Running a Distributed Cluster
Multiple sequins nodes can run as a cluster, to distribute load and disk usage, and to provide redundancy against single node failure.
To avoid the complexity this usually entails, sequins is designed in a way that optimizes for implementation simplicity over flexibility. Sequins will automatically and transparently divvy up and replicate your data, but this comes with two important caveats:
Sequins sharding is static. A cluster will reshard a database once at startup, and once whenever a new version is available.
New nodes will happily overreplicate partitions, but if a node disappears the cluster will never automatically re-replicate partitions (you can, however, replace the node).
Sequins requires a running Zookeeper cluster for coordination, but not to serve requests (see Zookeeper Failure for more information on how this dependency works, and what the failure modes are).
Setting up
You'll need the following properties in sequins.conf on all the nodes in the
cluster, at a minimum:
sharding.enabled: This should be set totrue.zk.servers: This should be the address(es) of the zookeeper quorum, eg["zk1:2181"]
There's lots of other ways to tweak your distributed setup; see the Configuration Reference for details.

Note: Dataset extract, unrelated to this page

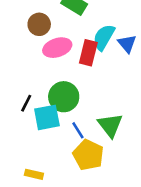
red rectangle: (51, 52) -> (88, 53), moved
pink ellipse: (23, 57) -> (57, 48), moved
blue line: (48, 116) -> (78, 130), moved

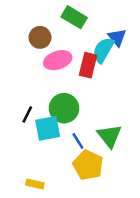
blue triangle: (127, 44) -> (117, 37), moved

Then start up the nodes. Because sharding is static, sequins will wait for the list of peers to stabilize before proceeding; you should start the nodes at roughly the same time, or some partitions will be overreplicated.
That's it! Once the data is ingested, you can query any node in the cluster for any key; peers will transparently proxy to eachother.
Node Failure
By default, sequins has a sharding.replication setting of 2. That means that
in the face of a single node going down, the cluster should still be able to
respond to all requests1.
However, as mentioned earlier, sequins sharding is static; it will not automatically correct the underreplication that results from a node disappearing. If a node is permanently down, this can leave you in a precarious position.

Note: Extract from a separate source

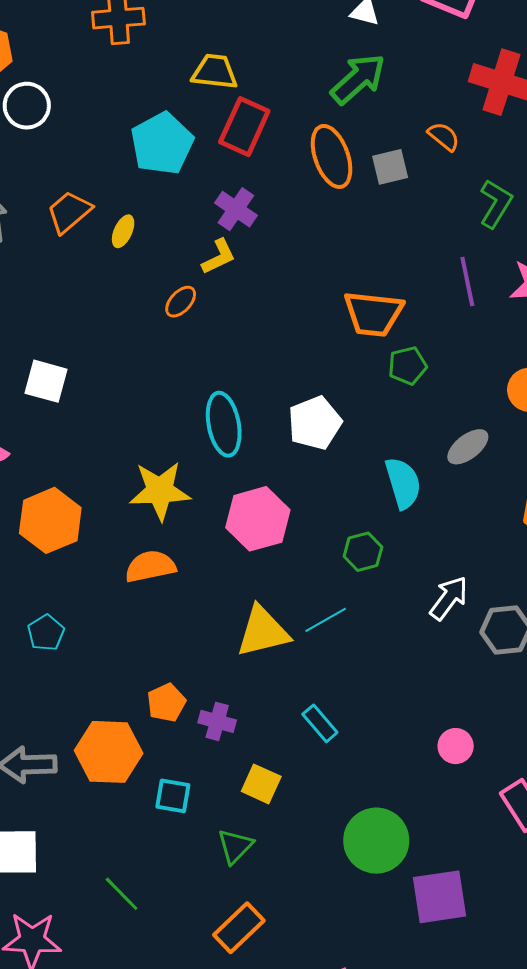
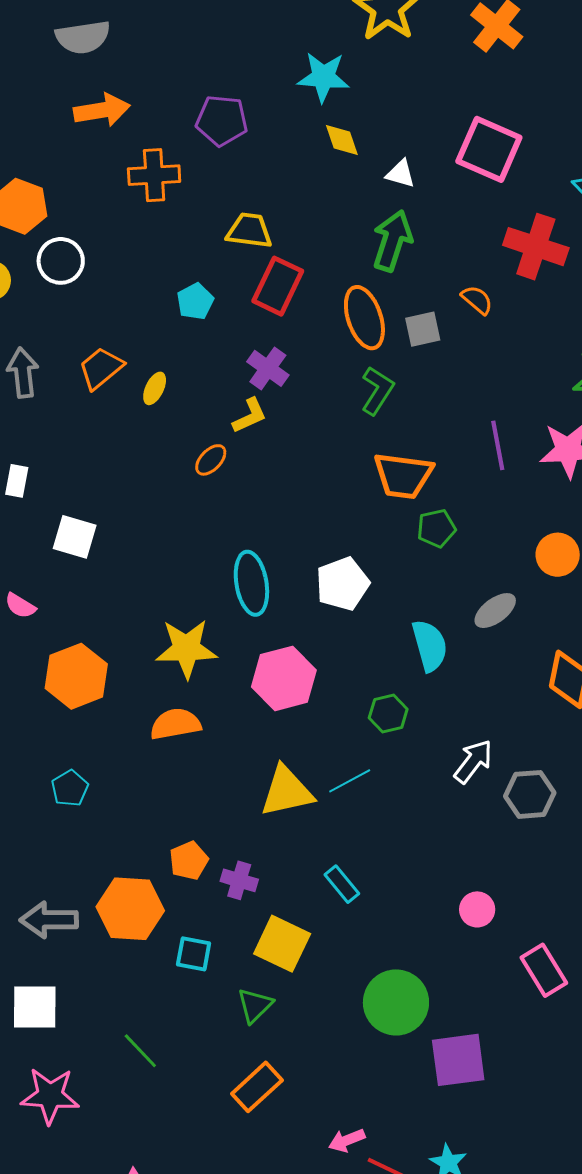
green arrow: (358, 79) -> (392, 241), turned -32
cyan pentagon: (162, 144) -> (195, 301), size x0.6
green L-shape: (496, 204) -> (377, 391), moved
yellow square: (261, 784) -> (282, 944), size x1.4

Sequins provides a mechanism to deal with this in the form of the
shard_id configuration
property. The shard_id, unlike hostname, does not have to be unique per node.
If you spin up a node with the same shard_id, it will replicate the exact same
partitions. You can use this to replace an exploded node, or to spin up a new
node in advance of decommissioning an old one.
1. Of course, it's still important for clients to retry requests (and have timeouts). ↩
Zookeeper Failure
Sequins depends on Zookeeper for the coordination of sharding, but only ever asynchronously. That means that if Zookeeper becomes unavailable,
New nodes will refuse to start up.
Sequins will not download new databases or versions of databases.
In the case of a split, where some nodes can talk to Zookeeper and others can not, the partition map may become stale, and you may receive different versions of a given database from different nodes.
Crucially, however, Zookeeper going down should never impact an existing cluster's ability to service requests.
Version upgrades
Sequins uses Zookeeper to check which nodes have which partitions. It will upgrade to a new version when that version is minimally replicated—when every partition is available somewhere in the cluster.
Note that this occurs before the version is fully replicated, and possibly even before the local node has any partitions.
Replication
During the window between an upgrade and full replication, Sequins is
more vulnerable to node failure. You can mitigate this vulnerability by
setting sharding.min_replication, so that Sequins waits for a certain
amount of redundancy before triggering the upgrade.
However, a high min_replication will also make upgrades take longer.
In particular, if min_replication is the same as replication, a
successful upgrade requires every single node to be up and running.
Recommended settings for a stable cluster are therefore
1 < min_replication < replication <= count(shard_id).
Version consistency
Nodes in a sequins cluster will make a best-effort attempt to upgrade a given database at more or less the same time. It is, of course, physically impossible to ensure that individual nodes upgrade exactly at the same time, and you should not rely on this property.
Individual nodes will also attempt to be individually consistent. If you query a node in sequence, you should only ever see the version monotonically increase; in other words, once a node has upgraded to a new version of a given database, it should never return values from an older version, even if that request was proxied to another node. This, however, is also best-effort, and can fail in the case of extended coordination failure (because of a Zookeeper outage or something else).
In these cases, Sequins will always optimize for availability, and choose to
return a value from a different version if that is the only value available.
Sequins returns an X-Sequins-Version header on
responses if you
need to track what version you're getting.